David Quammen, author of the book, The Chip and The River:How AIDS Emerged from an African Forest, reports his version of the history of AIDS virus.
In Cameroon around the year 1908, a hunter became infected with blood from a chimpanzee and was the first known person to catch the disease. Quammen claims that the hunter infected others through sex – and the virus travelled via the Congo to Haiti in the 50s. The virus may have actually reached the U.S. in 1969, via Haiti – but was not diagnosed until 1981, when a study on young gay men with pneumonia identified the syndrome.
He writes ‘It reached drug addicts through shared needles.
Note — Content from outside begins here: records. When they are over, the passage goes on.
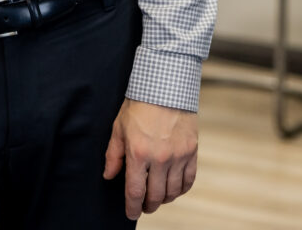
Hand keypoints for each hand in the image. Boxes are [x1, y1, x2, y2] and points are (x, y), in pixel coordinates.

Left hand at [103, 99, 197, 219]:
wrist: (165, 87)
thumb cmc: (139, 106)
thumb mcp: (119, 127)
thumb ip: (113, 154)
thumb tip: (109, 175)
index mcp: (138, 152)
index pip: (135, 191)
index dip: (132, 206)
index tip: (131, 213)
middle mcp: (159, 158)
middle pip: (155, 196)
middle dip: (148, 206)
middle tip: (144, 207)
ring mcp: (178, 156)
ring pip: (172, 192)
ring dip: (164, 199)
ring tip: (157, 197)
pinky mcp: (192, 152)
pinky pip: (188, 181)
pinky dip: (180, 190)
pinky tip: (173, 188)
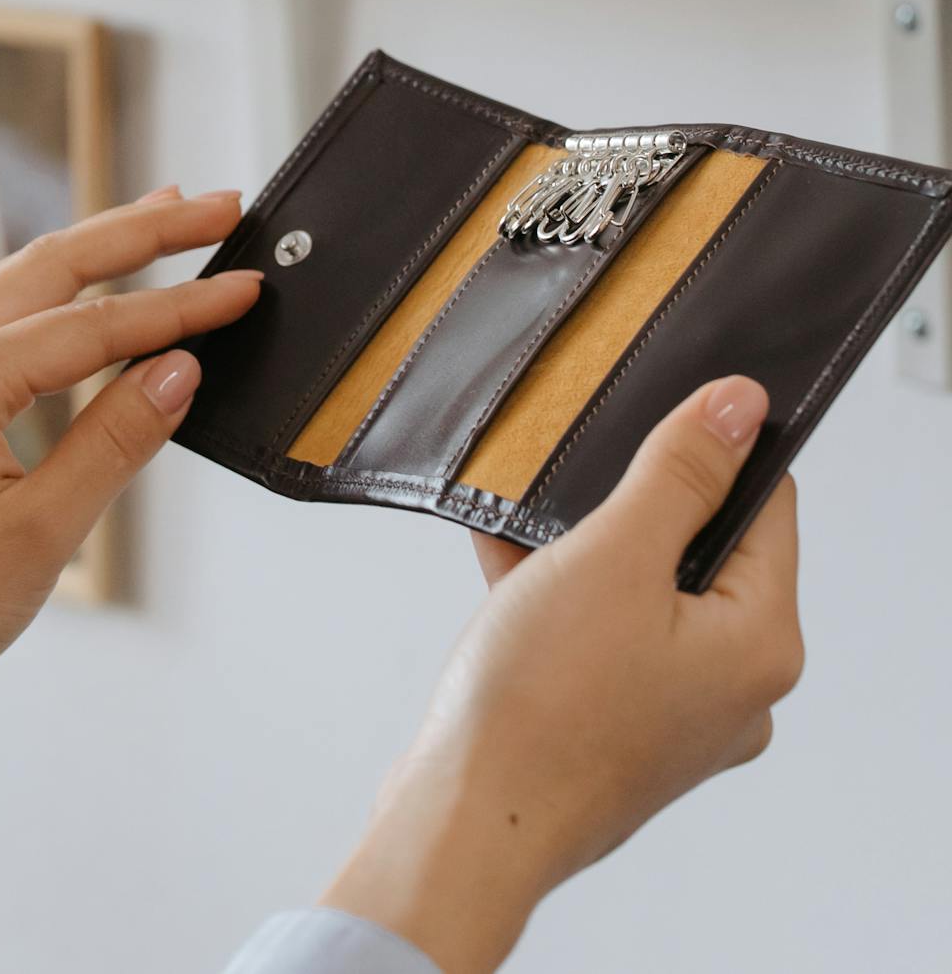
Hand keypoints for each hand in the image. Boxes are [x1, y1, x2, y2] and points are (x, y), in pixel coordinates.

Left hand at [0, 187, 261, 734]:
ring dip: (96, 252)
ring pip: (19, 286)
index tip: (247, 285)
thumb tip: (180, 371)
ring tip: (165, 219)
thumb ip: (114, 442)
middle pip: (51, 265)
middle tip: (219, 205)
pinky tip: (89, 297)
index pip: (95, 325)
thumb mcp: (37, 535)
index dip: (181, 307)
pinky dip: (54, 299)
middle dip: (140, 230)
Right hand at [322, 376, 803, 973]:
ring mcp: (673, 718)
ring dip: (584, 555)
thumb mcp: (610, 558)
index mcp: (761, 644)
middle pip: (701, 554)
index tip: (654, 421)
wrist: (464, 823)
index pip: (767, 510)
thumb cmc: (537, 709)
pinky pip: (599, 642)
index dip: (711, 452)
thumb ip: (678, 475)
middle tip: (574, 485)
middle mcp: (733, 688)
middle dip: (630, 509)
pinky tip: (501, 571)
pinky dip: (557, 603)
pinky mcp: (614, 733)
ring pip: (641, 598)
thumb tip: (737, 407)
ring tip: (523, 533)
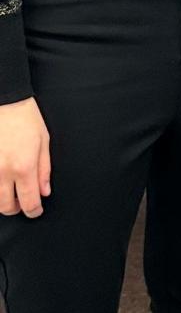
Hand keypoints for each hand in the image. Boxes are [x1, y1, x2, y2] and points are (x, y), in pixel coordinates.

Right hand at [0, 98, 50, 217]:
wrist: (4, 100)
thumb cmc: (25, 117)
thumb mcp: (43, 141)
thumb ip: (44, 170)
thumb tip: (44, 192)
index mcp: (24, 166)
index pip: (29, 202)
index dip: (34, 211)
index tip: (36, 210)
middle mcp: (3, 171)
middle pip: (7, 207)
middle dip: (17, 208)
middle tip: (23, 200)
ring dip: (3, 201)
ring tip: (10, 191)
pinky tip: (1, 181)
It reached gay men… by sexual transmission, possibly from an initial contact between two males, an American and a Haitian.’ This is in sync with the obseravtions of many authors who have reported their versions of AIDS history.
Quammen has supported the natural transfer theory (also called 'Hunter Theory' or 'Bushmeat Theory'), the "simplest and most plausible explanation for the cross-species transmission" of Simian immunodeficiency virus (SIV) or Human immunodeficiency virus (HIV) (post mutation), where the virus was transmitted from an ape or monkey to a human when a hunter or bushmeat vendor/handler was bitten or cut while hunting or butchering the animal. He too has discarded the idea of Gaëtan Dugas being the patient zero (patient 0).